Genesis 12–50 continues straight on from this opening, and focuses on one particular family line of people God calls out to live in such a way as to spread blessing among those they live with (see Gen 12:1-3). The actual interaction of Abraham and his descendants with other people is not always straightforwardly a blessing in the stories that follow, but those stories are realistic about the trials and tribulations of the life of faith as lived out among contrasting cultures and contexts. A major theme is the covenant that God enters into with Abraham (told in contrasting ways in Gen 15 and 17). This is a way of understanding divine-human relationship as a mixture of grace and obligation, and sets a framework for subsequent developments in the narratives of Exodus and other books in the Pentateuch.
Reception history
There is a long history of Jews and Christians reading and interpreting the book of Genesis in various ways. Many later books are ascribed to characters from Genesis (such as the books of Enoch), and there are interpretative paraphrases of Genesis, for example the Aramaic targums, that give insight into how the book was being read in later centuries. The Christian New Testament also offers various examples of how the book was received and read in the 1st century CE, such as in Paul’s discussion of Christ as a ‘second Adam’ (Romans 5).
The stories of Genesis continue to have a huge impact on all kinds of cultural and popular levels. They retain their power through media ranging from the artistic—such as Pieter Bruegel’s painting of the tower of Babel; the literary—such as in Steinbeck’s novel East of Eden; through to the musical—most famously in the long-running Joseph and his Amazing Technicolour Dreamcoat. Even in a modern culture not overly familiar with the details of the biblical text, one still finds popular works drawing heavily upon Genesis.
Further reading
Barton, Stephen C., and David Wilkinson, eds. Reading Genesis after Darwin. New York: Oxford University Press, 2009.
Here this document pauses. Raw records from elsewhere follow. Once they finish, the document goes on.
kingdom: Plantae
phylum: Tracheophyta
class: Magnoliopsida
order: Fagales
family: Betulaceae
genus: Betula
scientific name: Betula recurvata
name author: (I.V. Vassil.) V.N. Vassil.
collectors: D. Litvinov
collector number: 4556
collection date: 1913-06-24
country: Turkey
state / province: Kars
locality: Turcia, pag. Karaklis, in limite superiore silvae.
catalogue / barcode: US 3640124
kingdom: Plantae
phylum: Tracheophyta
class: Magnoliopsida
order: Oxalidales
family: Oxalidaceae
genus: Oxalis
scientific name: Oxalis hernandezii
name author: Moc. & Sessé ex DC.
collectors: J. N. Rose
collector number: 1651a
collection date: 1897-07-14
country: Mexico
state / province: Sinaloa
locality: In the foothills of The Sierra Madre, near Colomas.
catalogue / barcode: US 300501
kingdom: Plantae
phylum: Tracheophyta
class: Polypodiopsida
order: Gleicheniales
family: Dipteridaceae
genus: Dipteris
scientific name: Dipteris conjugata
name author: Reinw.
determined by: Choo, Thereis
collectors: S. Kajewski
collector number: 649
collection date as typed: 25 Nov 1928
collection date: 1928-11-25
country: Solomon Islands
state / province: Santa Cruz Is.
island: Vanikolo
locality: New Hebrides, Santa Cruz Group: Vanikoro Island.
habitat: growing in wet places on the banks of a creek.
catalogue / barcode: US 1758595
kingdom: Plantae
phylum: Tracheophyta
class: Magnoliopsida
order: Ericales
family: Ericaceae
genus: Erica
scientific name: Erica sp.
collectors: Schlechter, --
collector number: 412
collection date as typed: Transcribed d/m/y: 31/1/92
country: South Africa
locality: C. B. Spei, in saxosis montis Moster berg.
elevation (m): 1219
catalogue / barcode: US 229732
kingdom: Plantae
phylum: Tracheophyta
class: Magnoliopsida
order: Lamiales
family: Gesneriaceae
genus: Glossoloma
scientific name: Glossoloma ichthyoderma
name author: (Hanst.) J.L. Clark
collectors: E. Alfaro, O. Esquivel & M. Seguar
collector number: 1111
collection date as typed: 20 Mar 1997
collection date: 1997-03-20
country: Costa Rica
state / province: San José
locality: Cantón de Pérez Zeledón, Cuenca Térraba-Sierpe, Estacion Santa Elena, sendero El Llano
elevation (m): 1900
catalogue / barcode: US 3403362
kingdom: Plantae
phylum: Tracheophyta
Briggs, Richard S. “The Book of Genesis.” Pages 19-50 in A Theological Introduction to the Pentateuch: Interpreting the Torah as Christian Scripture. Edited by Richard S. Briggs and Joel N. Lohr. Grand Rapids: Baker Academic, 2012.
Hendel, Ronald, ed. Reading Genesis: Ten Methods. Cambridge: Cambridge University Press, 2010.
Moberly, R. W. L. The Theology of the Book of Genesis. Old Testament Theology. Cambridge: Cambridge University Press, 2009.
Provan, Iain. Discovering Genesis: Content, Interpretation, Reception. Discovering Biblical Texts. Grand Rapids: Eerdmans, 2016.